By Thomas Schneck – Misaligned and poorly constructed contracts create both increased cost and increase risk for many organizations. According to the International Association for Contract and Commercial Management:
- 77% of companies “frequently” suffer from misaligned contract scope and goals.
- 55% experience confusion in contractual responsibilities.
- 48% experience have challenges tied to price changes and delivery terms.
All of this is a direct byproduct of a manual and adhoc approach to contract management. Getting rid of the paper through digital contracts represents a key discipline to maximizing financial and operational performance, effective subcontractor management and minimizing contract risk (e.g., letting contracts that are not valuable auto-renew, continuing to pay on cancelled contracts, letting valuable contracts lapse).

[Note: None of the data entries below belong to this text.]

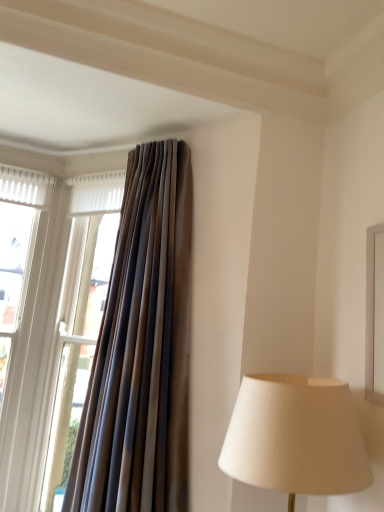
Question: Is the depth of matte brown curtain at left greater than that of brown textured curtain at upper left?

Choices:
 (A) no
 (B) yes

Answer: (B)

Question: Does matte brown curtain at left have a lesser width compared to brown textured curtain at upper left?

Choices:
 (A) yes
 (B) no

Answer: (A)

Question: Is matte brown curtain at left directly adjacent to brown textured curtain at upper left?

Choices:
 (A) no
 (B) yes

Answer: (A)

Question: From a real-world perspective, is matte brown curtain at left positioned under brown textured curtain at upper left based on gravity?

Choices:
 (A) yes
 (B) no

Answer: (A)

Question: Is matte brown curtain at left outside brown textured curtain at upper left?

Choices:
 (A) yes
 (B) no

Answer: (A)

Question: Is matte brown curtain at left oriented towards brown textured curtain at upper left?

Choices:
 (A) no
 (B) yes

Answer: (A)

Question: Can you confirm if brown textured curtain at upper left is smaller than matte brown curtain at left?

Choices:
 (A) yes
 (B) no

Answer: (B)

Question: Is brown textured curtain at upper left at the left side of matte brown curtain at left?

Choices:
 (A) no
 (B) yes

Answer: (A)

Question: Is brown textured curtain at upper left facing towards matte brown curtain at left?

Choices:
 (A) no
 (B) yes

Answer: (A)

Question: Is brown textured curtain at upper left wider than matte brown curtain at left?

Choices:
 (A) no
 (B) yes

Answer: (B)

Question: Are brown textured curtain at upper left and matte brown curtain at left making contact?

Choices:
 (A) yes
 (B) no

Answer: (B)

Question: From the image's perspective, is brown textured curtain at upper left over matte brown curtain at left?

Choices:
 (A) yes
 (B) no

Answer: (A)

Question: Does point (185, 301) appear closer or farther from the camera than point (107, 245)?

Choices:
 (A) closer
 (B) farther

Answer: (A)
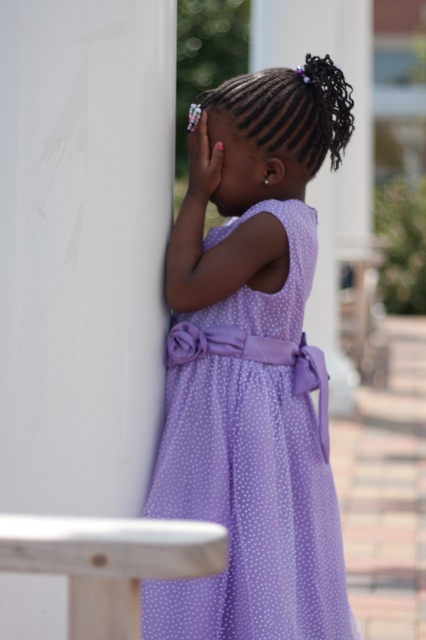
Who is more distant from viewer, (11, 269) or (282, 348)?

The point (282, 348) is behind.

There are three main elements in an effective enterprise contract management strategy:
Getting from idea to agreement– How can you streamline the mechanics of the contracting process?
- How can you use contract templates to accelerate the editing process?
- Is there a clear and consistent contract structure and are the main components clear (term, notice, scope, billing)?
- Is there an automated process in place to notify you about deadlines and due dates?
- Do you use electronic signatures wherever possible?
- Are your employees able process contracts anywhere, anytime, and on any device?
- Creating a clear an auditable record– Who agreed to what, when did they do so, and how can you prove it?